The reason not many IT Support and Services providers offer this model is that if their service is poor, they stand to lose a considerable amount of money. This is also the reason most IT Support companies require a hard contract, lasting from 1 to 5 years. IT Support LA goes out on a limb: No contracts - just a cancellable Service Level Agreement (SLA), and we do not retain ownership of
any installed hardware. We have to earn our clients’ business every single day by giving excellent and prompt service, or we stand to lose tens of thousands of dollars – that’s the kind of faith we have in our abilities.

Frequently Asked Questions

Q: Which model concentrates on offering hardware as a service?

A: In the world of IT, especially in the IT Support Los Angeles Community, with which we are most     familiar, there are two main categories of IT Support:

1) Time and Materials: Or ‘Break & Fix’ as it is known in the industry. This not the arena of HaaS – these
‘B&F Guys’ wait for a call, then drive to the client, see what broke and then fix it. HaaS is far above      the sophistication level of the average ‘garden variety’ provider of this outdated and obsolete service model. This is ‘pay as you go’ – HaaS is a difficult fit.

2) Managed Services: This ‘all-inclusive’ model is where you will find HaaS. They have both the
infrastructure to accommodate HaaS, and a more vested interest in the ease with which they can
maintain a network with HaaS. The ‘B&F Guys’ get paid more when things break down – see how that works?

Q: How does hardware as a service model work?

A: The underlying concept is that customers are paying for the service rather than the hardware itself.

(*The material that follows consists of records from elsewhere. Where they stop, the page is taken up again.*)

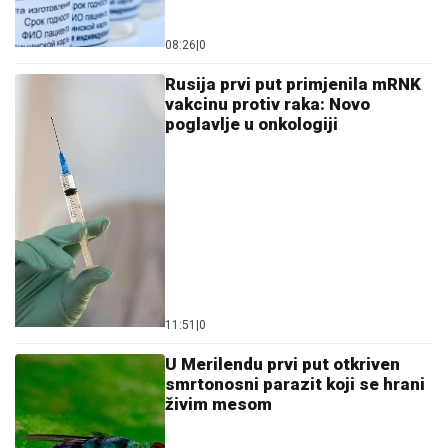
08:26
|
0
Rusija prvi put primjenila mRNK
vakcinu protiv raka: Novo
poglavlje u onkologiji
11:51
|
0
U Merilendu prvi put otkriven
smrtonosni parazit koji se hrani
živim mesom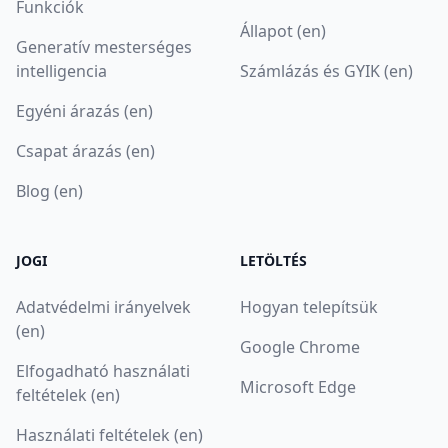
Funkciók
Állapot (en)
Generatív mesterséges
intelligencia
Számlázás és GYIK (en)
Egyéni árazás (en)
Csapat árazás (en)
Blog (en)
JOGI
LETÖLTÉS
Adatvédelmi irányelvek
Hogyan telepítsük
(en)
Google Chrome
Elfogadható használati
Microsoft Edge
feltételek (en)
Használati feltételek (en)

This helps both the client and the Managed IT Services provider: The client is saved from the capital expense, which generally involves huge periodic cash outlays to keep the network hardware up to date. The Managed IT Services Provider is assured of an up to date and easily managed network and spared having to ‘nag’ the client to spend money as aging, obsolete hardware presents both maintenance and security challenges.

Q: Is hardware as a service taxable?

A:  As with anything, we are not qualified to give tax advice, so consult your tax accountant or attorney. The general rule of thumb is that products are taxable, whereas services are not. Each state has its own way of handling these taxes.

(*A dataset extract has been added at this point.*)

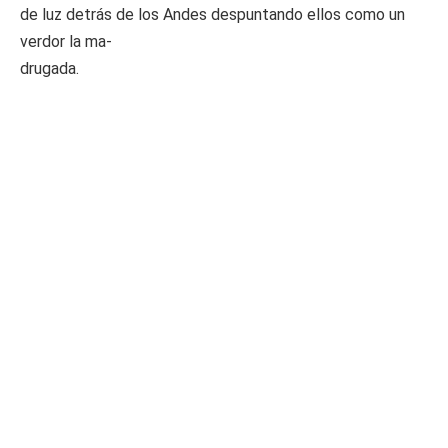
de luz detrás de los Andes despuntando ellos como un
verdor la ma-
drugada.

Q: What is hardware as a service in cloud computing?

A: It is the same as in non-cloud computing – utilizing the ‘old-school’ localized network. The difference is that once in the cloud, your office computer really just acts as a terminal to the cloud, rather than the self-contained little ‘factory/storage warehouse’ it was on a local network. You still have to have something at your desk, but it’s less expensive and needs far less IT support.

Q: How to sell hardware as a service?

A:

The old saying in sales is, “Sell the sizzle, not the steak.” Don’t roll in a shiny new HP Workstation and say, “Look! This is what you get with our HaaS deal!” Seriously, your prospective client doesn’t care what’s under their workers’ desks – they just want everything to work – at a quick pace with no disruptions.

Offer them two options in your proposal: One with HaaS, one without. However, the ‘without’
option will necessarily have a sub-section showing the initial cash outlay for upgrading the system, and it is rare that this amount is less than five figures. You give the client the option of forking over ten to twenty thousand dollars or more up front, or paying a very reasonable increase in the payment for the ‘with’ option – and it’s not just the money – the ‘with’ option ensures better service and less disruptions, because the network will always be state-of-the-art.

The reason why the two monthly payment options offered shouldn’t be worlds apart is because HaaS    is more of a convenience to the Managed Services Provider than a big moneymaker. The mistaken assumption is that the higher monthly retainer will pay off the hardware and then the HaaS provider keeps collecting the cash like it’s gravy. It doesn’t work like that, because that hardware will need to be upgraded on an ongoing basis.